En avril 2013, saisi de plusieurs allégations de torture par lʼONG Alkarama, le Comité contre la torture a mené une mission dʼenquête au Liban afin de déterminer lʼampleur du phénomène tortionnaire et de lʼimpunité. Dans ses conclusions publiées en 2014, le comité constate quʼau Liban, qui a signé la Convention en octobre 2000, « la torture est une pratique largement répandue, utilisée par les forces armées et les organes chargés de lʼapplication de la loi pour enquêter, obtenir des aveux utilisés ensuite dans le cadre des procédures pénales et, parfois, punir des actes que la victime est supposée avoir commis ». Il qualifie une « pratique généralisée manifeste de la torture et des mauvais traitements à lʼencontre de suspects en détention, notamment des personnes arrêtées pour des crimes contre la sécurité de lʼÉtat et dʼautres infractions graves, ainsi que des étrangers, en particulier Syriens et Palestiniens, et des individus appréhendés lors dʼopérations de police, en particulier des personnes à faible revenu arrêtées pour des crimes mineurs ».

Des personnes placées en garde à vue pour toxicomanie, prostitution ou homosexualité, rapportent également avoir été torturées les membres des Forces de sécurité intérieure (FSI) rattachés au Bureau de répression des stupéfiants ou des agents de la brigade des moeurs.

Le Comité a aussi relevé « des arrestations illégales et des actes de torture qui sont le fait dʼacteurs non étatiques, tels que des milices liées au Hezbollah et dʼautres milices armées, et de la remise par la suite des personnes arrêtées aux organes de sécurité libanais ».

Les victimes ont indiqué que les mauvais traitements avaient lieu principalement au moment des arrestations et pendant les interrogatoires dans certains postes de police et lieux de détention placés sous la responsabilité des FSI et des services du renseignement militaire.

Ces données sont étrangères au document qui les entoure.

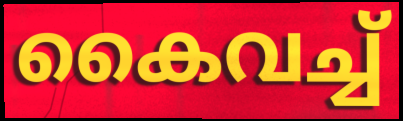
കൈവച്ച്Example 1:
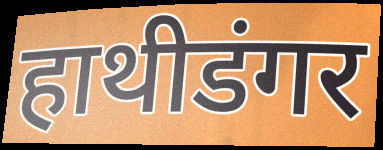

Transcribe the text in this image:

हाथीडंगर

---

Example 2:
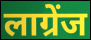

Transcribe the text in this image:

लाग्रेंज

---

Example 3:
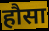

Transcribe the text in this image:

हौसा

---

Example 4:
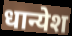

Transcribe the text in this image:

धान्येश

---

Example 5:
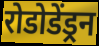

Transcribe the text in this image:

रोडोडेंड्रन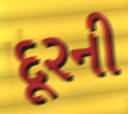
દૂરની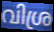
വിശ്രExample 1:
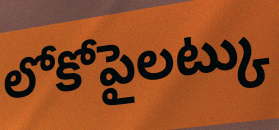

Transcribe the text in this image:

లోకోపైలట్కు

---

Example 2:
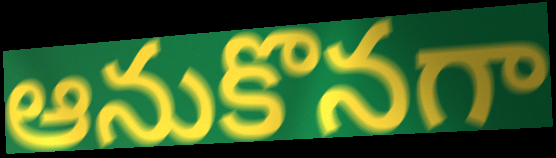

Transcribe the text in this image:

ఆనుకొనగా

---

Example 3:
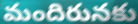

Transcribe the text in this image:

మందిరునకు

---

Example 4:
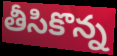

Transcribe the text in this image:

తీసికొన్న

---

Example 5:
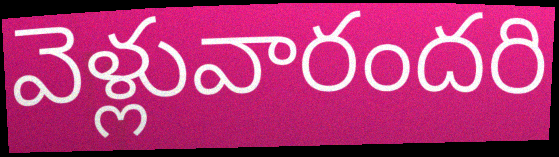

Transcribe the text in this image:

Si les prisons civiles semblent épargnées, les personnes ayant séjourné à la prison pour femmes de Baabda, ou dans les locaux du service du renseignement de la direction générale des FSI à Achrafieh, présentent les stigmates de violences sexuelles ou de tortures.

Le confessionnalisme libanais en danger

Les conditions sécuritaires au Liban, qui se sont détériorées suite aux répercussions du conflit armé syrien, ont eu un impact négatif sur la protection des droits humains. Des tensions sectaires ont conduit à des affrontements meurtriers, dans un climat d’impunité pour les criminels armés. Dans un contexte instable (absence de gouvernement de février 2013 à mars 2014), et avec un soutien international limité, des projets de lois destinés à prévenir la torture, améliorer le sort des domestiques migrantes, ou de protéger les femmes des violences domestiques, sont restés bloqués. Dʼun autre côté, le gouvernement a adopté des restrictions très larges envers les réfugiés syriens, tandis que les forces de sécurité se rendaient coupables dʼabus au cours de leurs interventions.

En novembre 2014, on comptait plus de 1,1 millions de réfugiés syriens au Liban. Suite à des affrontements entre des militants extrémistes basés en Syrie et lʼarmée libanaise, en août, les réfugiés syriens ont été victimes de mesures de représailles de plus en plus lourdes (couvre-feux imposés par les municipalités, expulsions forcées, violences civiles), qui nʼont suscité que des réactions mitigées des autorités libanaises.

Lors dʼune séance boycottée par une partie des députés, le parlement libanais a prolongé son mandat jusqu’au 20 juin 2017. En raison de la crise politique liée à la guerre en Syrie, la classe dirigeante, profondément divisée, ne parvient à s’accorder sur un successeur pour Michel Sleimane, président de la république dont le mandat s’est terminé le 25 mai 2014. Le Liban, ce « modèle de coexistence entre les communautés », se trouve fragilisé par la paralysie institutionnelle et les retombées du conflit syrien.